#### [TRECHO APRESENTADO]
:::::
Ao visitar a aldeia Halaitakwa, do povo Enawene-Nawe, em Mato Grosso, é comum ser abordado por muitos indígenas da etnia com perguntas das mais variadas sobre o convidado. Não demora muito e, orgulhosamente, os anfitriões começam a ensinar sua língua, da família Aruak, para o visitante.
Apesar da complexidade evidente testemunhada por quem, sem possuir fluência no idioma, observa um diálogo dos Enawene, eles insistem que sua linguagem é facinha.
A língua não tem nada de simplória. É o que afirma a antropóloga e indigenista da Funai, Juliana Almeida. “Os Enawene criaram uma língua franca para ensinar aos visitantes, uma espécie de versão ‘soft’ do idioma. O Aruak, no geral, estabelece suas orações a partir de várias partículas que vão se somando para criar sentidos. Há muitas contrações na formação das frases, o que costuma ser complicado para quem olha de fora. Um exemplo: noxinakaha (eu estou falando). Quando eles ensinam a alguém, costumam pontuar as palavras: nato (eu), xinakaha (falar). É uma forma que eles acharam de adaptar para o estrangeiro”, ilustra.
Assim como receber bem seus visitantes, o canto Enawene é uma das suas mais fortes tradições e está intimamente ligado à questão linguística para o povo, consolidando-se dessa forma como uma verdadeira instituição. Os cantos relacionam-se com os mitos e rituais estabelecendo o elo entre esses aspectos, e raras são as ocasiões em que uma mesma canção se repete, denotando o caráter dinâmico dessas interações.
Por ser um povo formado a partir da aglutinação de diferentes grupos, alguns mais próximos culturalmente e outros não, o mestre de cantos, ou Sotakatali, possui distinção social e é considerado como sujeito de maior conhecimento da língua, já que os descendentes dos Enawene originais colocaram como condição de pactuação com essas comunidades que se associavam a necessidade de aprendizado da língua que eles dominavam. A consequência disso é que os provenientes dessa linhagem mais antiga protagonizam as relações sociais voltadas à oratória e à retórica, como os rituais e a politíca interna, o que consolida a língua como um componente ainda mais vital nessa comunidade.
:::::
(Imagens das páginas e texto extraído)
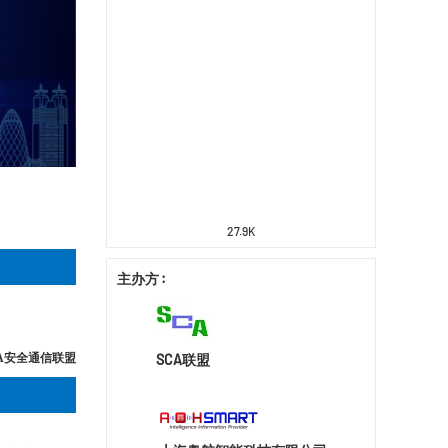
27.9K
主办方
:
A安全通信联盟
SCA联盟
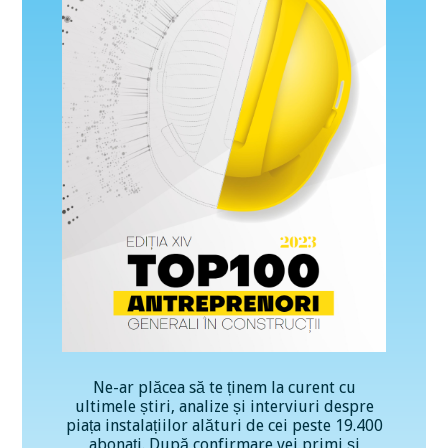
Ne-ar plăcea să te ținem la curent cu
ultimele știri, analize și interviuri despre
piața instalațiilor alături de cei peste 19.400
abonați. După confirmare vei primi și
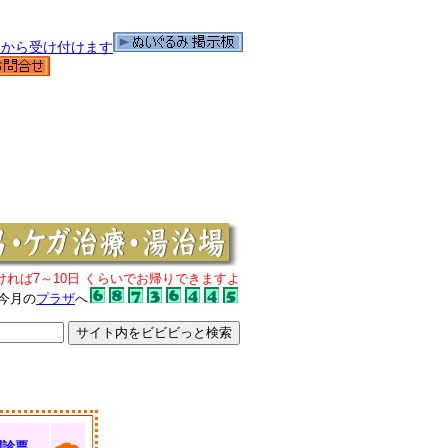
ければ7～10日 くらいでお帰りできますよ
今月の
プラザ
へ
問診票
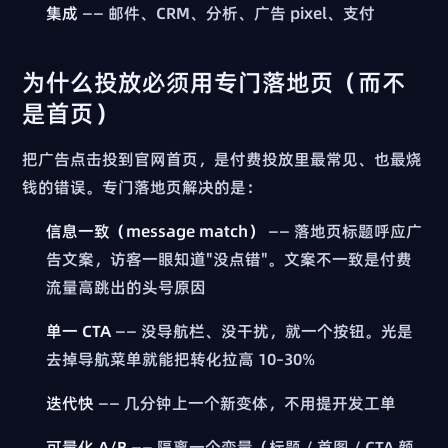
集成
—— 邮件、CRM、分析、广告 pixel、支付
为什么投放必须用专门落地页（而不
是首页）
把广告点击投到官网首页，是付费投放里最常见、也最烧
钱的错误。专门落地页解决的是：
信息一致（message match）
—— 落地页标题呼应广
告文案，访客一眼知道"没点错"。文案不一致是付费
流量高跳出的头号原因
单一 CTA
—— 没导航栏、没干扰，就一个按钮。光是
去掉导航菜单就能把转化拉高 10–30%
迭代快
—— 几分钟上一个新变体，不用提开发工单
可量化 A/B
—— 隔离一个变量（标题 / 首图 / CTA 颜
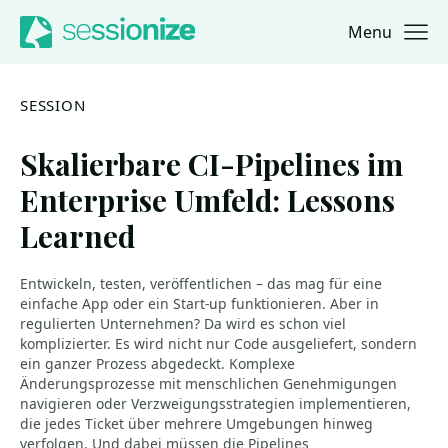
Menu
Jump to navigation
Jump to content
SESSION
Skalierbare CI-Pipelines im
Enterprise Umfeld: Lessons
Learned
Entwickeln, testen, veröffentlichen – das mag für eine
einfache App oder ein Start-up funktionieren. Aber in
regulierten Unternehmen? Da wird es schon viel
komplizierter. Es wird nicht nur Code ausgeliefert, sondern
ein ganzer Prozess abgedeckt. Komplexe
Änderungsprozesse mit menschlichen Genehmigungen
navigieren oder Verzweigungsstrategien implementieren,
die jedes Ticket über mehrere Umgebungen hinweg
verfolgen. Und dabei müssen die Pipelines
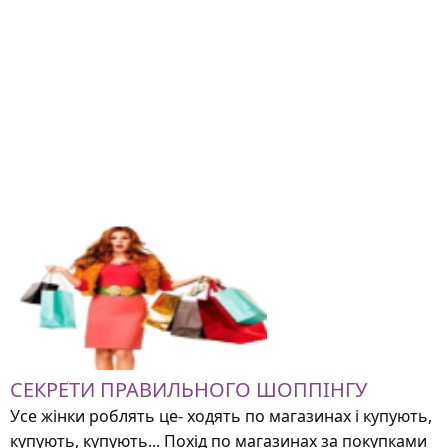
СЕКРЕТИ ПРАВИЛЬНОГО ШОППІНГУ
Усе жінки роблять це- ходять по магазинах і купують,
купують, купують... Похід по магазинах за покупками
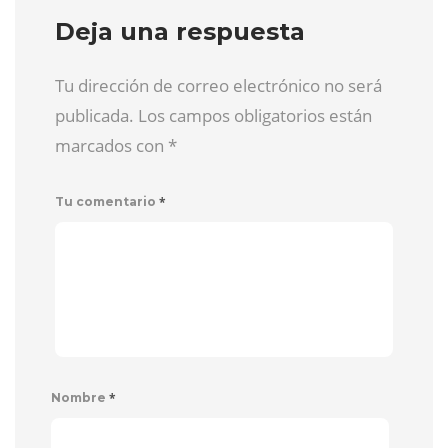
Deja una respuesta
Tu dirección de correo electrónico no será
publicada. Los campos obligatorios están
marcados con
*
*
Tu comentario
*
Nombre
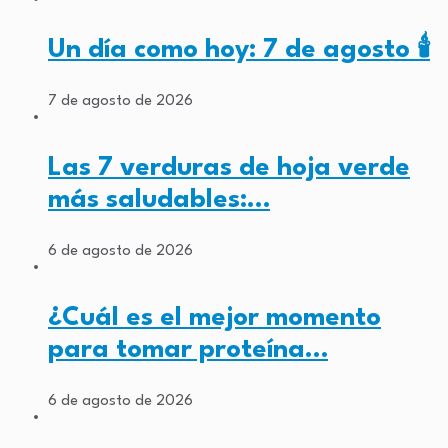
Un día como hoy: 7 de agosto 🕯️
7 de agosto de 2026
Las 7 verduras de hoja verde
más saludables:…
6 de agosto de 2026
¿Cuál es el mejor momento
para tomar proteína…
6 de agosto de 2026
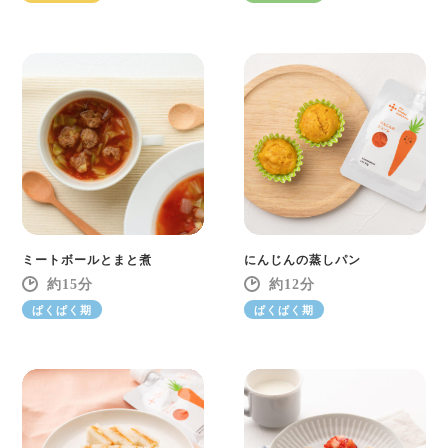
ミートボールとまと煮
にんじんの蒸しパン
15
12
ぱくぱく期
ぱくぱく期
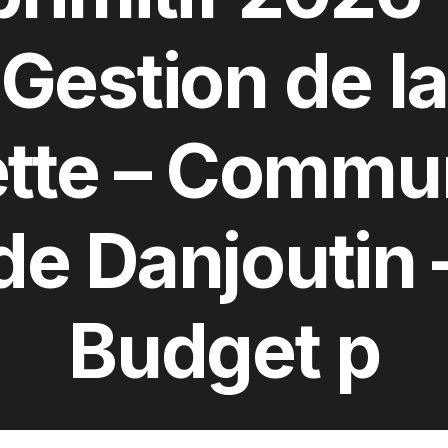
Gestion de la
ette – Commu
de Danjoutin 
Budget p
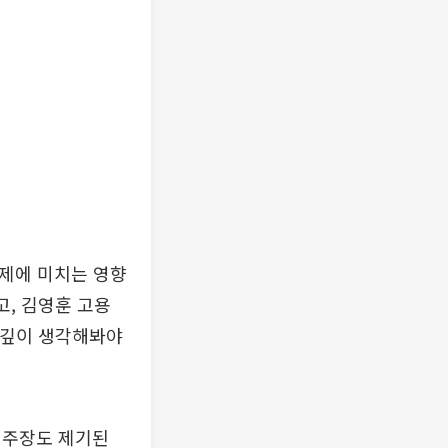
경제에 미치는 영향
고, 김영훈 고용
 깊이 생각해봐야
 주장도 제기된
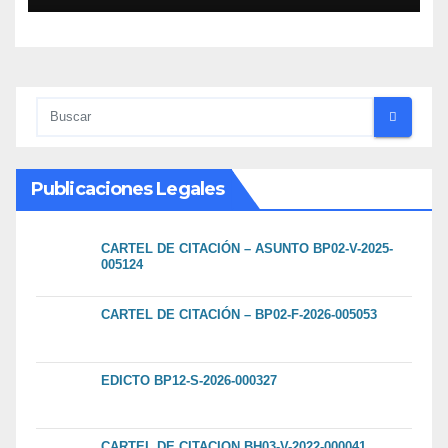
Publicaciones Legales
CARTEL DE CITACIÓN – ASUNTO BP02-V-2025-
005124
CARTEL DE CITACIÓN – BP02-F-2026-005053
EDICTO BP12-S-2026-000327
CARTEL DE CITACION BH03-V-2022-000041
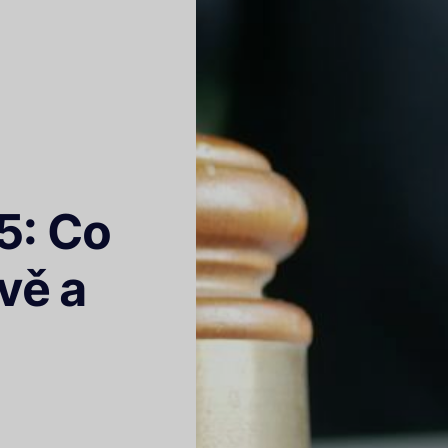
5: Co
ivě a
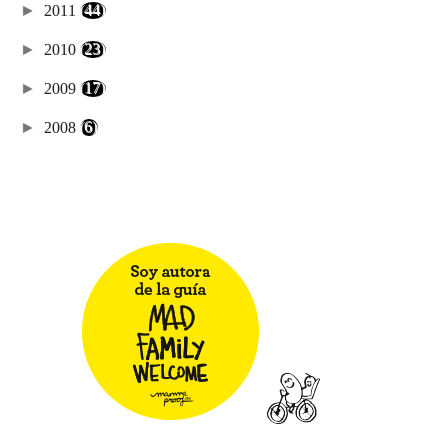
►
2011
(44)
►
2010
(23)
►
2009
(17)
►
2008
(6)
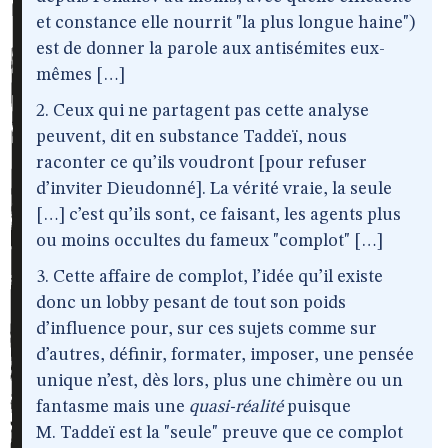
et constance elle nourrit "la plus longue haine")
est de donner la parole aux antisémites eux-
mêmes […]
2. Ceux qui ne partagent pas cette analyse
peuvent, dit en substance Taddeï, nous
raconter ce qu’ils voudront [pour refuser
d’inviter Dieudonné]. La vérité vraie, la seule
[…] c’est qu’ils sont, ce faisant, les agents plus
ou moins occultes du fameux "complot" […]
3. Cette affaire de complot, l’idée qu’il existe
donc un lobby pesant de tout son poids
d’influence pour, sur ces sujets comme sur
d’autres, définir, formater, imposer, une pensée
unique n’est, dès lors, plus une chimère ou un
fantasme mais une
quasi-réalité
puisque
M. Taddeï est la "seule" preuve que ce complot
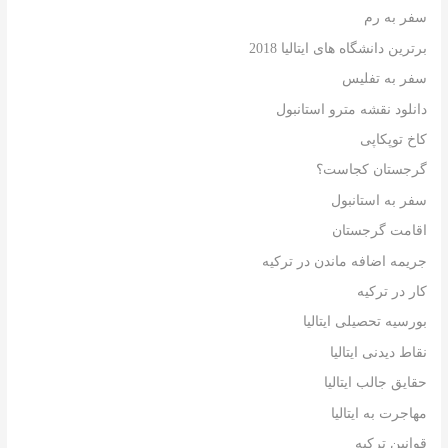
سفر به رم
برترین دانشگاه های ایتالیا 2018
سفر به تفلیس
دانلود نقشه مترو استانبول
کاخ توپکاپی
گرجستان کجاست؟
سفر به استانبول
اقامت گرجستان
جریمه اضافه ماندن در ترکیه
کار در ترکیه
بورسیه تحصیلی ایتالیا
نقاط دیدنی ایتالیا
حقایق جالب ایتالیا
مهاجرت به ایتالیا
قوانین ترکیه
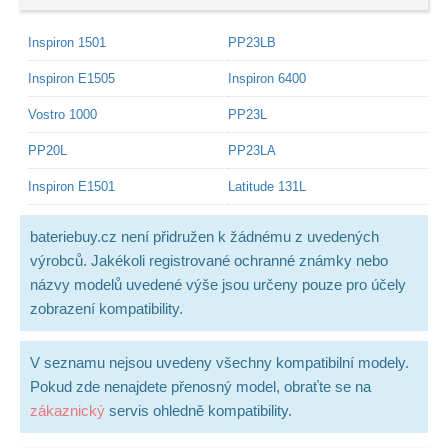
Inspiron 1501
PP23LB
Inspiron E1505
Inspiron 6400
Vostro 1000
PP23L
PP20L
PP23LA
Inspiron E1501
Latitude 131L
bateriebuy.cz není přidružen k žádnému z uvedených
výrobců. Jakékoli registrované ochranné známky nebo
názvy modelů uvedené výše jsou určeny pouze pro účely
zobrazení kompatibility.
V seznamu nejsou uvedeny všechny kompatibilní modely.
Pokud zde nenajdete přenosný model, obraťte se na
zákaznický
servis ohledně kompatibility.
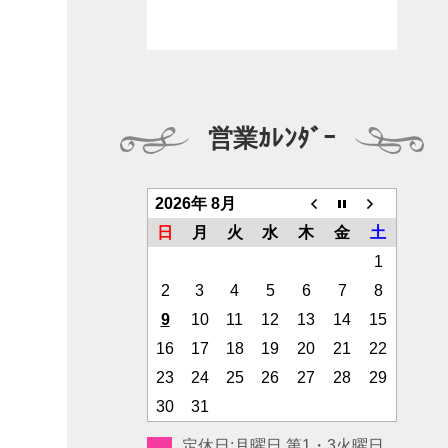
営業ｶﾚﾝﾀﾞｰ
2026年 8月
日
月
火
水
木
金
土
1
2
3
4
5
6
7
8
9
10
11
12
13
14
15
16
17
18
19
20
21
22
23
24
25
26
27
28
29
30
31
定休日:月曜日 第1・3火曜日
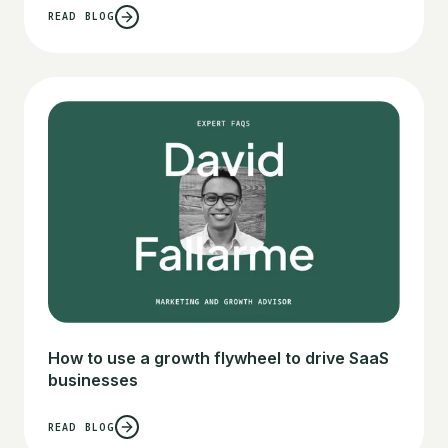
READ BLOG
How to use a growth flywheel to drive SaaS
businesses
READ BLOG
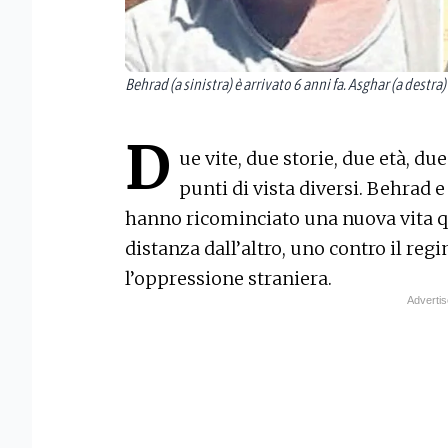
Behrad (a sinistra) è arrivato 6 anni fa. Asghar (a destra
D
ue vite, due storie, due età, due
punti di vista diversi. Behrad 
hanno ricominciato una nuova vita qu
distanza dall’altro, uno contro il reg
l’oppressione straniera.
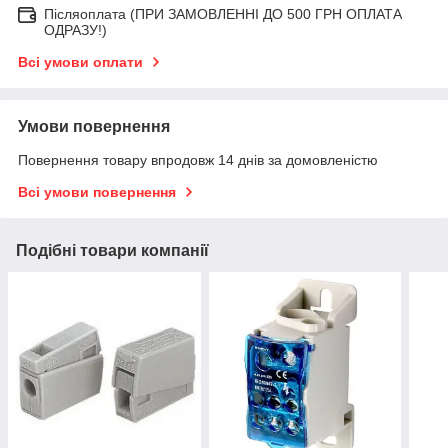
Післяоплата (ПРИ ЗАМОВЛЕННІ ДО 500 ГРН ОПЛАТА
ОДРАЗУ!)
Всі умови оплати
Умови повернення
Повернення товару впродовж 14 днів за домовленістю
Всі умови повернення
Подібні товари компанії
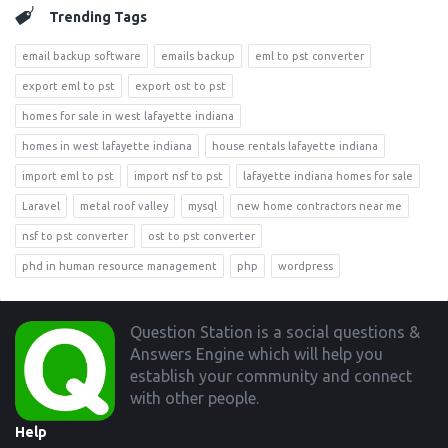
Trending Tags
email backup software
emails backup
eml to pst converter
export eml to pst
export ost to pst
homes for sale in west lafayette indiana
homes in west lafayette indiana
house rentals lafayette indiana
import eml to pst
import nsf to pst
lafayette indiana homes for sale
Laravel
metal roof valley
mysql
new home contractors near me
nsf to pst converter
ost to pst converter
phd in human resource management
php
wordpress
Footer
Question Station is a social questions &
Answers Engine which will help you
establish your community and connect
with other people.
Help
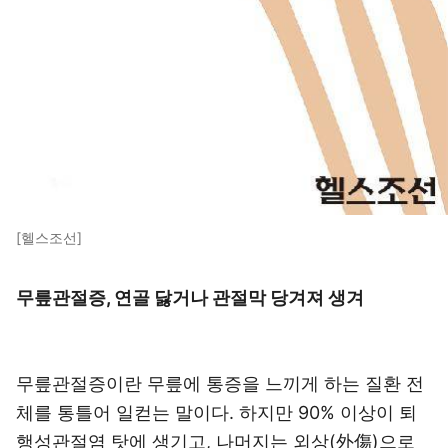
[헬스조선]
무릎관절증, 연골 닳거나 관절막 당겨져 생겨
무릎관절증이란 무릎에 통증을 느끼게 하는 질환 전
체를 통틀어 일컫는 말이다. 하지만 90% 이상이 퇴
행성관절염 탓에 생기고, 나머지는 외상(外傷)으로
:::::
#### [O QUE FAZER]
a) Segundo o trecho sobre os Enawene-Nawe, a que família pertence a língua desse povo?
b) Reproduza da listagem as linhas que começam na que contém "Un día como hoy: 7 de agosto 🕯️" e terminam na que contém "قوانین ترکیه", incluindo as duas. Omita as imagens.
A listagem não tem relação alguma com o trecho.

#### [RESULTADOS]
a) À família Aruak.

b)
Un día como hoy: 7 de agosto 🕯️
7 de agosto de 2026
Las 7 verduras de hoja verde
más saludables:…
6 de agosto de 2026
¿Cuál es el mejor momento
para tomar proteína…
6 de agosto de 2026
ミートボールとまと煮
にんじんの蒸しパン
15
12
ぱくぱく期
ぱくぱく期
Gestion de la
ette – Commu
de Danjoutin 
Budget p
경제에 미치는 영향
고, 김영훈 고용
 깊이 생각해봐야
 주장도 제기된
Publicaciones Legales
CARTEL DE CITACIÓN – ASUNTO BP02-V-2025-
005124
CARTEL DE CITACIÓN – BP02-F-2026-005053
EDICTO BP12-S-2026-000327
CARTEL DE CITACION BH03-V-2022-000041
5: Co
ivě a
►
2011
(44)
►
2010
(23)
►
2009
(17)
►
2008
(6)
et constance elle nourrit "la plus longue haine")
est de donner la parole aux antisémites eux-
mêmes […]
2. Ceux qui ne partagent pas cette analyse
peuvent, dit en substance Taddeï, nous
raconter ce qu’ils voudront [pour refuser
d’inviter Dieudonné]. La vérité vraie, la seule
[…] c’est qu’ils sont, ce faisant, les agents plus
ou moins occultes du fameux "complot" […]
3. Cette affaire de complot, l’idée qu’il existe
donc un lobby pesant de tout son poids
d’influence pour, sur ces sujets comme sur
d’autres, définir, formater, imposer, une pensée
unique n’est, dès lors, plus une chimère ou un
fantasme mais une
quasi-réalité
puisque
M. Taddeï est la "seule" preuve que ce complot
سفر به رم
برترین دانشگاه های ایتالیا 2018
سفر به تفلیس
دانلود نقشه مترو استانبول
کاخ توپکاپی
گرجستان کجاست؟
سفر به استانبول
اقامت گرجستان
جریمه اضافه ماندن در ترکیه
کار در ترکیه
بورسیه تحصیلی ایتالیا
نقاط دیدنی ایتالیا
حقایق جالب ایتالیا
مهاجرت به ایتالیا
قوانین ترکیه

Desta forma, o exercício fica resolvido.